Start of Extracted entries
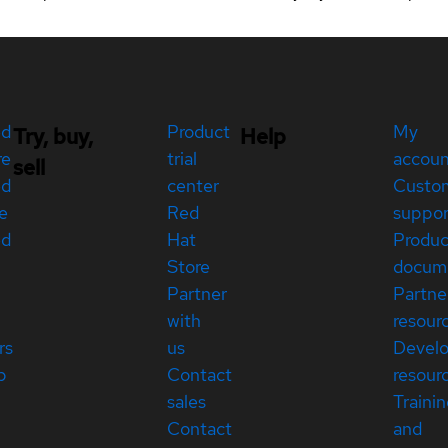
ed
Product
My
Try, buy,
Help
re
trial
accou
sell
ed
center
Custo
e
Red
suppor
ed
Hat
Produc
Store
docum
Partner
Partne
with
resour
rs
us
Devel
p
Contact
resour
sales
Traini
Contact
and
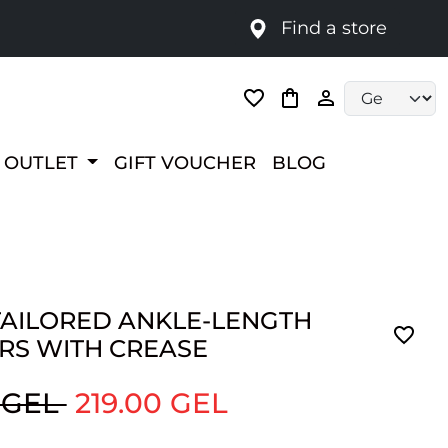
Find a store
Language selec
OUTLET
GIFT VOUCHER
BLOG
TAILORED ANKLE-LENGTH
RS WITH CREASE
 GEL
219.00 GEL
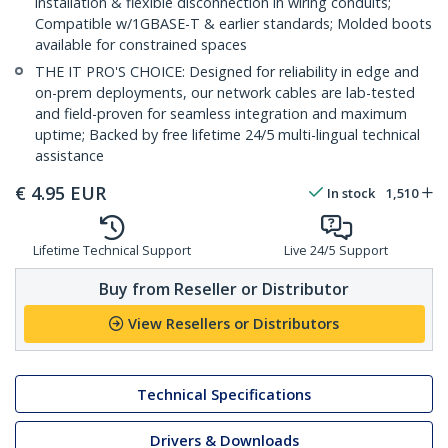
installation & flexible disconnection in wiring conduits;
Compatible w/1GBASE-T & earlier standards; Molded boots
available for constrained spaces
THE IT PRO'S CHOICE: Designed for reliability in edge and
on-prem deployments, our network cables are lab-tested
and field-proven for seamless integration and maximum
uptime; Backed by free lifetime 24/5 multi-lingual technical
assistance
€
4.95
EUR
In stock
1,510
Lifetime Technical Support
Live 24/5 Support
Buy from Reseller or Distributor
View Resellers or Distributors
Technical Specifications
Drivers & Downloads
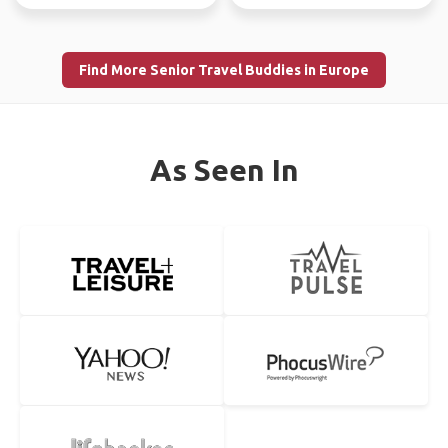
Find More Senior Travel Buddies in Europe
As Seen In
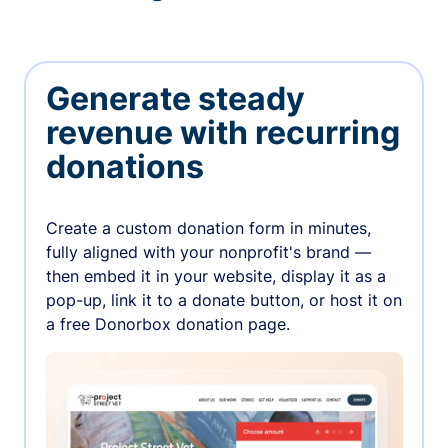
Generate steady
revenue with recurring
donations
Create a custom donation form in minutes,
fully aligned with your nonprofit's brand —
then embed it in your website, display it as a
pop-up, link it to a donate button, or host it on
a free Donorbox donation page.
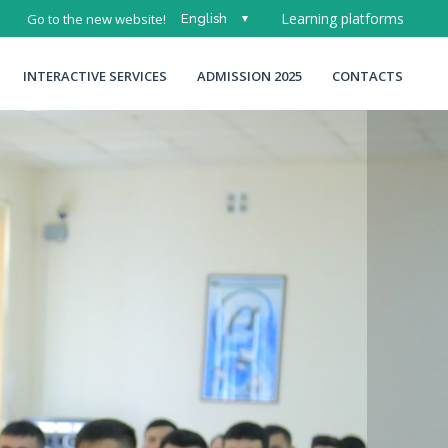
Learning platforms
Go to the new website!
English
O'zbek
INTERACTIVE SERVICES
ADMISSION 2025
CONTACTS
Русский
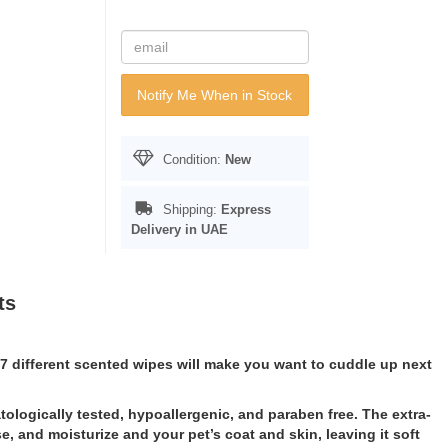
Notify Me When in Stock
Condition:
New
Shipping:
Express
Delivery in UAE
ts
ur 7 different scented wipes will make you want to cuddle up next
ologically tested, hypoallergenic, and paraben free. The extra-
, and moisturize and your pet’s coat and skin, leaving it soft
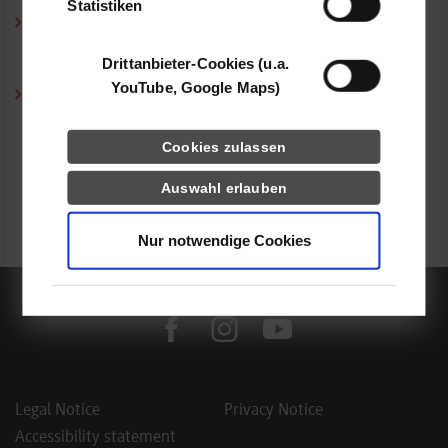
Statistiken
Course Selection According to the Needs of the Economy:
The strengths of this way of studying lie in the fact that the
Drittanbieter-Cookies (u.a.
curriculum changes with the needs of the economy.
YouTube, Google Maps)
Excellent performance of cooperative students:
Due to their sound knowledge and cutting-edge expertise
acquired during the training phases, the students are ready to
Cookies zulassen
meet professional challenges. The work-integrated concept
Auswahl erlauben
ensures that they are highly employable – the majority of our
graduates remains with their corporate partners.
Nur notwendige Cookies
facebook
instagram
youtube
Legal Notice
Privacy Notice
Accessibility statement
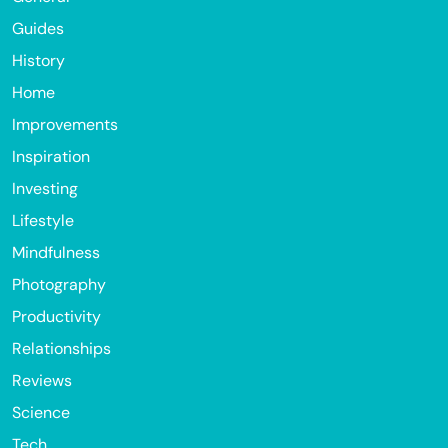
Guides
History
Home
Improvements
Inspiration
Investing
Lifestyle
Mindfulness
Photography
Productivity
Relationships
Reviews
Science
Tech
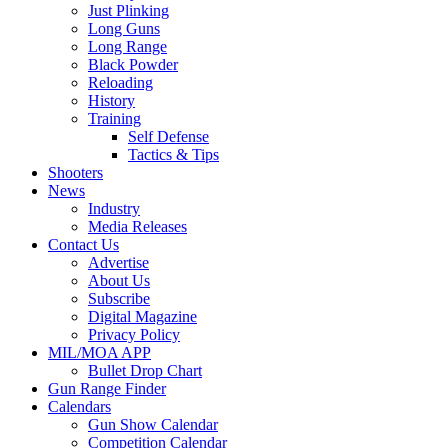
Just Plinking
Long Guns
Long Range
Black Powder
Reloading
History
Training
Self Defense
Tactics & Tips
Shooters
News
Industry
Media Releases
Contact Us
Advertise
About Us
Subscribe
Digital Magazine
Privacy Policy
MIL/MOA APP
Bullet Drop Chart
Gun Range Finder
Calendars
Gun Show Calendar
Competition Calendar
End of Extracted entries
▶ [What this task involves]
Switch "History" to "Archive" wherever it occurs in the listing, and write out all of its lines again with nothing else changed. Leave the pictures out.

▶ [Written solution]
ed
Product
My
Try, buy,
Help
re
trial
accou
sell
ed
center
Custo
e
Red
suppor
ed
Hat
Produc
Store
docum
Partner
Partne
with
resour
rs
us
Devel
p
Contact
resour
sales
Traini
Contact
and
Find a store
Language selec
OUTLET
GIFT VOUCHER
BLOG
TAILORED ANKLE-LENGTH
RS WITH CREASE
 GEL
219.00 GEL
installation & flexible disconnection in wiring conduits;
Compatible w/1GBASE-T & earlier standards; Molded boots
available for constrained spaces
THE IT PRO'S CHOICE: Designed for reliability in edge and
on-prem deployments, our network cables are lab-tested
and field-proven for seamless integration and maximum
uptime; Backed by free lifetime 24/5 multi-lingual technical
assistance
€
4.95
EUR
In stock
1,510
Lifetime Technical Support
Live 24/5 Support
Buy from Reseller or Distributor
View Resellers or Distributors
Technical Specifications
Drivers & Downloads
Find More Senior Travel Buddies in Europe
As Seen In
Generate steady
revenue with recurring
donations
Create a custom donation form in minutes,
fully aligned with your nonprofit's brand —
then embed it in your website, display it as a
pop-up, link it to a donate button, or host it on
a free Donorbox donation page.
Learning platforms
Go to the new website!
English
O'zbek
INTERACTIVE SERVICES
ADMISSION 2025
CONTACTS
Русский
Notify Me When in Stock
Condition:
New
Shipping:
Express
Delivery in UAE
ts
ur 7 different scented wipes will make you want to cuddle up next
ologically tested, hypoallergenic, and paraben free. The extra-
, and moisturize and your pet’s coat and skin, leaving it soft
Statistiken
Course Selection According to the Needs of the Economy:
The strengths of this way of studying lie in the fact that the
Drittanbieter-Cookies (u.a.
curriculum changes with the needs of the economy.
YouTube, Google Maps)
Excellent performance of cooperative students:
Due to their sound knowledge and cutting-edge expertise
acquired during the training phases, the students are ready to
Cookies zulassen
meet professional challenges. The work-integrated concept
Auswahl erlauben
ensures that they are highly employable – the majority of our
graduates remains with their corporate partners.
Nur notwendige Cookies
facebook
instagram
youtube
Legal Notice
Privacy Notice
Accessibility statement
Guides
Archive
Home
Improvements
Inspiration
Investing
Lifestyle
Mindfulness
Photography
Productivity
Relationships
Reviews
Science
Tech
Just Plinking
Long Guns
Long Range
Black Powder
Reloading
Archive
Training
Self Defense
Tactics & Tips
Shooters
News
Industry
Media Releases
Contact Us
Advertise
About Us
Subscribe
Digital Magazine
Privacy Policy
MIL/MOA APP
Bullet Drop Chart
Gun Range Finder
Calendars
Gun Show Calendar
Competition Calendar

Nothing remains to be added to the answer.